Пульт дежурного по этажу, такой привычный, почти родной, встретил меня подозрительным молчанием и "принюхиванием". Затем, на грани истерики:

"вы курили, комендант, ёп вашу мать!"

Да, и что, дурила? – отвечаю подчеркнуто спокойно.

"товарищ Чебиров это запрещает, б-ля-ть, ёп вашу мать!"

Ага, еще и выражение "б-ля-ть" прибавилось. А ну замолкни, старая рухлядь. Или ты знаешь – что. Пульт, почувствовавший реальную угрозу в тоне моего голоса, недовольно замолкает. Он знает, что: я как-то рассердился на него, укушался поллитрой, и полил пульт кипятком из чьего-то чайника.

Так с ним почти каждое дежурство. Потому что как получается? К концу смены мы с ним чуть ли не родные. Утром я ухожу, пульт перезагружают, а вечером приходит другой комендант. Пульт к тому времени забывает про меня и начинает точно так же бузить с ним. После того коменданта приходит третий, и бедный пульт опять начинает качать права и сыпать инструкциями.

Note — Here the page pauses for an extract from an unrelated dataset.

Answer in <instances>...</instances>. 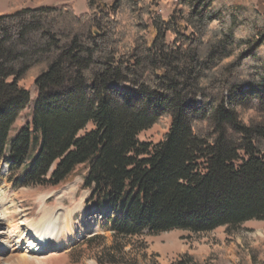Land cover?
Listing matches in <instances>:
<instances>
[{"label":"trees","instance_id":"obj_1","mask_svg":"<svg viewBox=\"0 0 264 264\" xmlns=\"http://www.w3.org/2000/svg\"><path fill=\"white\" fill-rule=\"evenodd\" d=\"M159 1L0 16V162L15 187H53L85 167L117 253L141 234L264 221V7L176 0L164 18ZM160 118V140L140 141Z\"/></svg>","mask_w":264,"mask_h":264},{"label":"rangeland","instance_id":"obj_2","mask_svg":"<svg viewBox=\"0 0 264 264\" xmlns=\"http://www.w3.org/2000/svg\"><path fill=\"white\" fill-rule=\"evenodd\" d=\"M252 1L264 7V0ZM175 2L159 1L157 11L168 18ZM63 3L71 4L77 14L86 11L85 0H0V16L24 6ZM35 97L32 92L31 103L10 129L9 139L30 119ZM250 114L252 112L247 109L243 120L246 121ZM168 123V118H160L157 124L139 134V140L158 142ZM85 172V167L80 166L68 180L53 187H15L5 162H0L1 264H8L11 254L19 257L11 259L10 264H177L180 260L188 264H264L263 220L246 221L237 229L218 227L204 233L179 229L157 235L141 234L126 239L125 246L117 253L112 249L114 237L106 226V210L89 201L91 190L83 186ZM45 209L55 216H63L64 212V218L71 214L68 233L58 235L59 231L54 239V242L65 240L67 244L60 250L48 248L30 254L27 251L36 242L29 230L38 223ZM62 226V222L57 223V230ZM79 227L83 228L82 235L74 237Z\"/></svg>","mask_w":264,"mask_h":264},{"label":"bare ground","instance_id":"obj_3","mask_svg":"<svg viewBox=\"0 0 264 264\" xmlns=\"http://www.w3.org/2000/svg\"><path fill=\"white\" fill-rule=\"evenodd\" d=\"M103 212L105 213L104 210ZM62 213H63V216L62 215L55 216V214H51L50 210L48 209L43 210V214L39 217L38 223L35 224L32 229L29 230L32 232V235L34 236L33 238H35L36 244L35 246L33 245V247L29 248L27 252H29L30 254H34V253H40L41 251H45L48 248H52L53 250H60L66 246L67 242H65V240L61 242L60 241L54 242L55 235L57 234L59 235L60 233L67 234L69 231L68 224H69V219L71 217V214L70 215L65 214L66 217L64 218V212ZM65 213H69V212H65ZM63 218L64 220L61 221L63 223V226L62 228H60V230H57L56 225L57 223L61 224L59 220H62ZM82 232H83V228L79 227L78 231L74 233V237H80L82 235ZM14 257H19V256L16 254H11L8 258V264H10L11 259H13ZM1 261H3L2 257H0V264L2 263Z\"/></svg>","mask_w":264,"mask_h":264}]
</instances>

Но я не в обиде...

Пульт дежурного по этажу, ко всему прочему, еще и "машина времени" в одном лице. В том смысле, что здесь я коротаю свои дежурства, и время сначала медленно ползет, где-то до 9 вечера. Затем его течение начинает ускоряться, и до полуночи оно обычно пролетает незаметно. В это время здесь содом с гоморрой, крики, ругань, вызовы жильцов к пульту. Кто-то жарит мясо; Индира и Гунда развлекаются прямыми звонками в Абхазию; болгарка Жанна проходит мимо, высокомерно задрав подбородок...я ее вожделею, но она делает вид, что не замечает этого и только скалится. И все вот в таком ритме.

А после полуночи время настолько замедляется, что, кажется, иногда его можно потрогать рукой, погладить, и даже поговорить с ним...или вслушаться в его течение в одном направлении – всегда в будущее, всегда вперед...

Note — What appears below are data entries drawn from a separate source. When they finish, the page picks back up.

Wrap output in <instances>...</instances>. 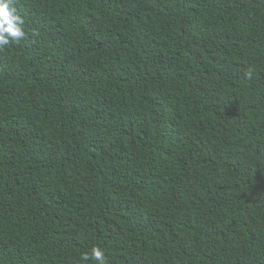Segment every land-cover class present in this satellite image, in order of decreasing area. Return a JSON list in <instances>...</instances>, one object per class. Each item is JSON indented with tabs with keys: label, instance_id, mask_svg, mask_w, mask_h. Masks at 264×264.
I'll return each mask as SVG.
<instances>
[{
	"label": "trees",
	"instance_id": "obj_1",
	"mask_svg": "<svg viewBox=\"0 0 264 264\" xmlns=\"http://www.w3.org/2000/svg\"><path fill=\"white\" fill-rule=\"evenodd\" d=\"M0 264H264V0H11Z\"/></svg>",
	"mask_w": 264,
	"mask_h": 264
},
{
	"label": "clouds",
	"instance_id": "obj_2",
	"mask_svg": "<svg viewBox=\"0 0 264 264\" xmlns=\"http://www.w3.org/2000/svg\"><path fill=\"white\" fill-rule=\"evenodd\" d=\"M23 24L24 20L12 6L11 0H0V48L25 36ZM81 259H91L96 264H106L107 260L104 250L99 246H94L90 252L82 253Z\"/></svg>",
	"mask_w": 264,
	"mask_h": 264
}]
</instances>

На пульте все скромно: советский телефон желтого цвета, моя записная книжка; настольная лампа. Если бы не телефон, и обязанность нажимать на кнопки пульта, вызывая жильцов, можно было бы сказать, что заняться дежурному коменданту совсем нечем. Но нет, у него есть еще одна важная обязанность: закрывать в полночь и открывать в 6 утра кухни на этаже – большую и малую. И не соваться без спроса в жилые блоки.

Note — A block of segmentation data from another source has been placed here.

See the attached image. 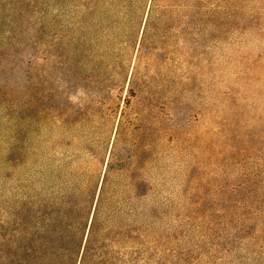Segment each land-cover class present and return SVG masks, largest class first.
<instances>
[{
  "label": "rangeland",
  "instance_id": "1",
  "mask_svg": "<svg viewBox=\"0 0 264 264\" xmlns=\"http://www.w3.org/2000/svg\"><path fill=\"white\" fill-rule=\"evenodd\" d=\"M207 5L201 37L186 42L164 13L157 38L117 41L104 61L122 68L98 108L67 62L63 0H0V264L32 248V201L53 169L91 177L95 198L103 184L98 224L124 258L135 229L139 264H264V0ZM166 80L189 86L177 99ZM145 180L152 197L134 199Z\"/></svg>",
  "mask_w": 264,
  "mask_h": 264
},
{
  "label": "trees",
  "instance_id": "2",
  "mask_svg": "<svg viewBox=\"0 0 264 264\" xmlns=\"http://www.w3.org/2000/svg\"><path fill=\"white\" fill-rule=\"evenodd\" d=\"M63 3L68 10L65 43L68 52L67 62L79 72L76 80L80 84V91L88 97L95 96L94 103L98 108L104 106L101 98L103 99L104 94L110 89L109 85L116 82L115 79L111 80V75H120L118 71L122 68V63L118 62L117 67L121 65V68L114 72L117 69V67L114 69L116 63L111 61L107 64L104 61L106 56L109 57L115 52L113 46L117 41H122L128 48L140 28L142 41L157 38V31L154 30L159 29L165 17L164 13H168L169 18L181 25L180 34L184 36L186 42L190 40L192 34L200 36L211 22L207 11L208 0H63ZM177 3H181L179 6L187 8L188 11L186 10V14L173 17L172 13L175 14L178 9ZM200 40L204 41V38ZM179 55L184 59L190 56V53L184 50ZM123 56L124 53L120 56L121 60ZM136 68L137 66L134 67L129 81L130 95L134 94L135 89H139L141 84L140 77L136 76ZM188 86L184 81L166 80L164 83L167 89L179 91L177 99ZM164 98V105L178 101L173 96ZM70 118L73 121H68L70 125L78 122ZM162 131L165 139L171 142L175 130L165 127ZM109 169L108 164L107 170ZM148 171L150 175L151 168ZM61 172L53 169L50 174L51 178L55 179L54 182L57 181L56 184L47 185L45 190L40 189L34 195L32 248L20 246L11 253L7 251L6 263L139 264L144 255L140 237L135 229L131 231L130 252L126 258L112 248L111 239L101 234V226L98 223L100 204L106 193L103 184L95 198V194L90 190L91 177H85L83 180L84 176L76 172L68 174ZM66 176L74 181L67 182ZM147 183L146 180L143 182L145 190L135 195L134 199L149 200L152 197L153 192ZM93 203L95 208L86 231L84 214ZM145 215L152 217L154 211L149 209Z\"/></svg>",
  "mask_w": 264,
  "mask_h": 264
}]
</instances>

Блоков здесь 39, но в каждом блоке по две кельи – итого получается, что комнат 78. При вызове абонент сразу уточняет – 39-я левая или 23-я правая. Общая ванная и туалет на двоих довершают картину щедрой сталинской заботы о советском студенте.

Итак, на моем филологическом 9-м этаже тишина и полумрак. Пользуясь тем, что поблизости никого, диван урчит:

– Вам удобно, герр Ренат? Ваша тушка сегодня на 150 граммов тяжелее, чем три дня назад...

Во, как я его научил говорить! Этому дивану почти 30 лет, а он все как новенький. Черная кожа поистерлась от многочисленных задниц. Задниц, одетых в брюки; задниц, одетых в джинсы; задниц, обтянутых в юбки; задниц в плащах, пальто, куртках, даже просто голых задниц...

Несмотря на лишние "150 граммов тушки", глажу диван по коже.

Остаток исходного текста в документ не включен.